Susan had a five-year-old son who ran into the street and was struck by a car and killed. Behind the wheel was an off-duty LA police officer; although Susan recognizes the tragedy was an accident, the officer never apologized to her for her child's death. Losing a child this way cannot even be imagined by most, and it's not surprising that Susan turned to drugs to throw a blanket over her grief. She found herself caught up in the vicious cycle of addiction and spent 20 years in and out of prison on drug-related felonies. The last time Susan walked free of prison, a smug guard waved her off with this line: "I'll see you back in a little while."

As Susan says,

"Drug addiction is a medical problem, not a criminal problem. Putting me in a cage because I medicated my grief did not solve my grief problem, or my addiction problem."

That last time Susan walked free she made up her mind to turn her life around. She found resources on the other side of town - the Clare Foundation in Santa Monica - and went into treatment, becoming part of a sober community. She wondered why there weren't any resources like Clare in south L.A. but the answer was pretty obvious. Susan found work as a caregiver, diligently saving until she'd acquired enough for a down payment on a house in Watts.

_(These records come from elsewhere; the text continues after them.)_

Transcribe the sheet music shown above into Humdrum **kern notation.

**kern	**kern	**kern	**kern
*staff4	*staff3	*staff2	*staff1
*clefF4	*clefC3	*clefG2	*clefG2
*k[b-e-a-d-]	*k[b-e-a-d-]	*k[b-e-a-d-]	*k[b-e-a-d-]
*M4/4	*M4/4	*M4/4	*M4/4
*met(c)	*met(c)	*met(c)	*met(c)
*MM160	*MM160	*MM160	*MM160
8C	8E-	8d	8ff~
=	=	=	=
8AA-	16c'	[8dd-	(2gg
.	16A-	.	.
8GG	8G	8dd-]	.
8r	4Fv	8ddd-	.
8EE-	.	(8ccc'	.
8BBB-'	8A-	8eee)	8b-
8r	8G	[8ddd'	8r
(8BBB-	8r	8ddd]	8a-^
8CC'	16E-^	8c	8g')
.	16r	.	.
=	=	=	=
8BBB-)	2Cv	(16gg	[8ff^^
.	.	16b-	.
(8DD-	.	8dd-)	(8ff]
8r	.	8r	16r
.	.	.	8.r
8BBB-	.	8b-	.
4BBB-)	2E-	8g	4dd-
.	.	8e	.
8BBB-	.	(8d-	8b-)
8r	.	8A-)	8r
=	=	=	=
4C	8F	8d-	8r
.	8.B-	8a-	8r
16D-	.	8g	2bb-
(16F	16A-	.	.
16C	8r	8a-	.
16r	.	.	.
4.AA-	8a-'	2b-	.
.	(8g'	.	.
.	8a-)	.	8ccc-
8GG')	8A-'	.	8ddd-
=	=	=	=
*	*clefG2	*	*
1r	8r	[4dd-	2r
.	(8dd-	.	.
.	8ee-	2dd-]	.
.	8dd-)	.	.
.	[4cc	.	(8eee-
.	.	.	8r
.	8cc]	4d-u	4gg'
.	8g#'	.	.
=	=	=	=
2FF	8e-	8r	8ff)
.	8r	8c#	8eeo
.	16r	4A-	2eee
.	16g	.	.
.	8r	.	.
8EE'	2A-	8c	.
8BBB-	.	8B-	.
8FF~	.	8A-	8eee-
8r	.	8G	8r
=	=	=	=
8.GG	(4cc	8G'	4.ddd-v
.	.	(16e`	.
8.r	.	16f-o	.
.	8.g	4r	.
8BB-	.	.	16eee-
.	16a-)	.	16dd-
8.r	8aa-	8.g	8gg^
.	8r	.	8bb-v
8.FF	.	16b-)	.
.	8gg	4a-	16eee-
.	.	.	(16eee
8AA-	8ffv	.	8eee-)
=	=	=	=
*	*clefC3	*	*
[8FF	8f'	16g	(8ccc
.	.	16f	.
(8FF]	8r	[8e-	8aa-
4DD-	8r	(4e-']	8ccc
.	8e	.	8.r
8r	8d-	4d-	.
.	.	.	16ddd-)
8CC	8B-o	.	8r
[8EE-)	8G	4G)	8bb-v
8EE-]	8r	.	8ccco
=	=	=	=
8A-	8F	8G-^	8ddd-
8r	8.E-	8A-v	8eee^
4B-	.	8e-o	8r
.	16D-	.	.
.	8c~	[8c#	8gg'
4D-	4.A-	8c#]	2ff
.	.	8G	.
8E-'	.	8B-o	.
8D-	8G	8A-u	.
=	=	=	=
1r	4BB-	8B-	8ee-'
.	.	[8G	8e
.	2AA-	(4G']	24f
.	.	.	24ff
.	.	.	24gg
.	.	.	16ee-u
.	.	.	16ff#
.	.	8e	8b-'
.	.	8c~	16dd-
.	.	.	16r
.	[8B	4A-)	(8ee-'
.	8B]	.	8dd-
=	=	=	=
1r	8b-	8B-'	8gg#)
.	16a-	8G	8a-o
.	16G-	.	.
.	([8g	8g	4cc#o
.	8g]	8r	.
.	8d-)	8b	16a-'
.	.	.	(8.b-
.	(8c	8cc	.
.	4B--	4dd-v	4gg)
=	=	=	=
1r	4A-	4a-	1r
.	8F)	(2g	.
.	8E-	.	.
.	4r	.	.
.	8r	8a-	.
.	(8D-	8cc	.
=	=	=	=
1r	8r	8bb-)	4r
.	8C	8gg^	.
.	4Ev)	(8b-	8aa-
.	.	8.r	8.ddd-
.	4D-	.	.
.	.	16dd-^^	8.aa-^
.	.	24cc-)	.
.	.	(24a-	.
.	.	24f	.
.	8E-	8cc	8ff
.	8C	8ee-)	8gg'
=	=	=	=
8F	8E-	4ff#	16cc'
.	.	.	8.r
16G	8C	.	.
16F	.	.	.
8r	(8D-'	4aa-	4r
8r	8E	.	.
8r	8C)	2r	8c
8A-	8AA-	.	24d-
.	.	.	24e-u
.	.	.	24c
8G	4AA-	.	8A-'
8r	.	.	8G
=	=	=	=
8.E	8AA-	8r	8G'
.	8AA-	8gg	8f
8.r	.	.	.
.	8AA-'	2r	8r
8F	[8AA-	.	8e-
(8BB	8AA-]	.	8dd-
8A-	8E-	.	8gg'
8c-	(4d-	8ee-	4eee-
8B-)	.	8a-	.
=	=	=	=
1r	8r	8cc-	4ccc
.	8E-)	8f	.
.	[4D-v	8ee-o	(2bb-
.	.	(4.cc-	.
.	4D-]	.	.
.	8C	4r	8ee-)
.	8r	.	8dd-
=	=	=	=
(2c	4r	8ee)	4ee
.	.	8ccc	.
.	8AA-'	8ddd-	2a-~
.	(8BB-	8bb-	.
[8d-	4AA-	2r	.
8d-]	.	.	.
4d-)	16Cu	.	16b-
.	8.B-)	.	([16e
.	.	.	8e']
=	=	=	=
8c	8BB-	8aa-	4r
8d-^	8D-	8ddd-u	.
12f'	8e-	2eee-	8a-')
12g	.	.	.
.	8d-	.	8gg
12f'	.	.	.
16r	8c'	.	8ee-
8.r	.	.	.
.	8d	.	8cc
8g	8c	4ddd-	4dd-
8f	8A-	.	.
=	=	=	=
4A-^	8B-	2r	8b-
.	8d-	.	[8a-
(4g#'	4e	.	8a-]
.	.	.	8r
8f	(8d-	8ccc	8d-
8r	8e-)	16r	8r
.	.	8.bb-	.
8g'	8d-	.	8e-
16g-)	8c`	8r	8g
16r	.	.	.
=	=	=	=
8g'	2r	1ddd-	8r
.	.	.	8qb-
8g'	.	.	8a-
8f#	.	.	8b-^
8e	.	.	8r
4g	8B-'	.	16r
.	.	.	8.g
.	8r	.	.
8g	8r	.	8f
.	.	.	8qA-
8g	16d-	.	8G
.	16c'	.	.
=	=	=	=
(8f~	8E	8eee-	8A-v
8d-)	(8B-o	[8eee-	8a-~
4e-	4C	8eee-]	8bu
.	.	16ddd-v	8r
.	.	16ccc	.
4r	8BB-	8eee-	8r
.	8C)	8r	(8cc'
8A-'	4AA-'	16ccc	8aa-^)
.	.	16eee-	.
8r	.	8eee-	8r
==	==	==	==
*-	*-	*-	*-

Susan also dreamed of becoming a licensed home care aid but her felony convictions stood in the way. She found herself completely shut out of the system, with no support whatsoever. And so, her dream shifted. She decided she would find a way to provide the support she so desperately needed to others.

Susan knew about the buses that deposit parolees coming from jails and prisons into L.A.'s Skid Row, an area of homelessness rife with crime and drugs. She started showing up on Skid Row inviting women parolees to her house, providing safe haven and comfort to women like herself; women who desperately wanted to change their lives and needed help. Women who could not return to living situations that contributed to their problems in the first place.

After two years of housing and caring for women parolees out of her own pocket, Susan founded a nonprofit organization in the year 2000 called A New Way of Life; an organization dedicated to helping women rebuild their lives after incarceration.

Today, nearly sixteen years later, Susan Burton's A New Way of Life (ANWOL) consists of six transitional houses in L.A. that have provided lodging, food, clothing, job training, recovery support and pro-bono legal services to upwards of 900 women and their children. It's nearly impossible to find national recidivism statistics and the most recent I came across were from 2005, from the National Institute of Justice stating that within three years of release, about two-thirds (67.8 percent) of released prisoners were rearrested. This negligence to study recidivism rates and what actually affects the numbers is shocking in itself. Susan's ANWOL is a anti-recidivism success story. 18 months after release, 80% of those who leave Susan Burton's transitional housing programs surveyed were employed or taking classes and had not returned to jail or prison.

How many women do we continue to incarcerate for drug felony convictions? I've read and heard stories from ex-inmates about conditions in the jails that are not only unhealthy but highly illegal, and I'd like to point out just one among many 'punishments' for bad behavior at a prison in California. 'Jute balls' are frozen, flavorless balls of mashed cabbage, veg and most likely mystery meats which serve as dinner. According to Reuters, we taxpayers in California are paying over $64,000 a year to incarcerate one person. It costs less than 1/3rd that amount to house and care for a woman yearly through A New Way of Life. I'd call that a jute ball we all need to gnaw on for a moment.

Our politicians can speak about change and revolutions but it's the boots-on-the-ground leaders like Susan Burton who are pointing the way on how to heal a broken system. We would do well to pay closer attention to the grassroots heroes who are creating impactful change and who are doing it empirically, with overwhelmingly positive results.